Federica racconta di aver avuto il Covid quando ancora i medici n on inserivano i dati nel sistema. Quindi si ritrova senza green pass pur essendo ancora nei sei mesi utili per ottenerlo e non fare il vaccino. 


Luca riporta il suo caso, come molti dopo aver contratto il COVID ha ancora gli anticorpi molto alti ma oltre i sei mesi. Quindi si chiede per quale motivo  dovrebbe vaccianrsi obbligatoriamente, pur avendo ancora anticorpi altissimi, mettendo a rischio la sua salute e/o vita.

Luigia ci riferisce che nella sua città ci sono stati molti casi di focolai e di molte colleghe e colleghi che dopo la prima dose di vaccino hanno contratto il virus ha un green pass valido x sei mesi, perché il documento tiene conto solo della avvenuta guarigione. Chi diversamente contrae il covid, e dopo si sottopone a vaccino, ha un green pass della durata di 9 mesi. 
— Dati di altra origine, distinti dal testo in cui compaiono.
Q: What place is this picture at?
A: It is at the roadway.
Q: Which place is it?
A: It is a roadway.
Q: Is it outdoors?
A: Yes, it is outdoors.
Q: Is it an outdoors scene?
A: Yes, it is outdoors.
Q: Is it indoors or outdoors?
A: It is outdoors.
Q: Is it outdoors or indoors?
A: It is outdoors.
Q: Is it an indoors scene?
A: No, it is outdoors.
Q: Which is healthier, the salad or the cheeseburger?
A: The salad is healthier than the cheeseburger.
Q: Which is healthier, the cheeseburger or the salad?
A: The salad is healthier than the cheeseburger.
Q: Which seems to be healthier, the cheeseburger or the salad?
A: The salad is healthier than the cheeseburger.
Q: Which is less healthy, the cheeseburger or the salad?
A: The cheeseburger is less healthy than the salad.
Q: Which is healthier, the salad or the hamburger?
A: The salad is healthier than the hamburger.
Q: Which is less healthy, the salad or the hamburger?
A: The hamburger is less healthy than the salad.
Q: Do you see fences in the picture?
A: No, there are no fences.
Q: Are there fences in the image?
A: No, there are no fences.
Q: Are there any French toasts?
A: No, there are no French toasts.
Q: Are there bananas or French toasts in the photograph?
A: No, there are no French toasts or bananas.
Jenny ha scoperto di avere anticorpi Spike in un test sierologico. Non ha certificato di guarigione perché non sapeva di aver contratto il virus. Ciò le toglie serenità nell’affrontare la somministrazione del vaccino e i medici che ha consultato le hanno suggerito si far presente la questione al momento dell’inoculazione. Il suo è un appello preoccupato, lamentando un trattamento immeritato. “Le vite sono importanti, tutte”, ci ha scritto

Filippo racconta di aver contratto il COVID e fatto una sola dose di vaccino, ma di aver ricevuto il pass solo per la guarigione accorciando la durata del biglietto verde. Fatto presente all’ASL attende che il Ministero risolva il problema. Intanto il tempo stringe e settembre s’avvicina.

Carla ci dice di aver concluso il ciclo vaccinale, ma non le hanno rilasciato certificazione cartacea. Il problema è che da sistema non risulta vaccinata pur essendo in regola. Non potrà entrare a scuola .

Altri casi ci raccontano di malattia contratta all’estero e di hub vaccinali, ASL che non sanno come caricare i dati sulla piattaforma per il Green pass. Altri che hanno difficoltà a farsi validare gli esami sierologici.

A ciò aggiungiamo le storie di quanti, dopo la prima dose, hanno avuto reazioni allergiche o avverse anche importanti. Come per Alessia Darrigo, che ci ha messo la faccia in un video e che dopo il vaccino AstraZeneca è stata colpita da gravi effetti collaterali riconosciuti dai medici al punto da esonerarla dalla seconda dose. Ma adesso per tornare a scuola dovrà fare la seconda dose, con un vaccino diverso. Non la si potrà biasimare se si dice fortemente preoccupata.

“Migliorare la norma”

A dirlo ieri il Sottosegretario Floridia che in un video riconosce i casi limite per i quali bisogna intervenire. Un intervento che necessità di una certa celerità, dal momento che tra qualche giorno docenti, ATA, dirigenti dovranno varcare la soglie dei propri istituti.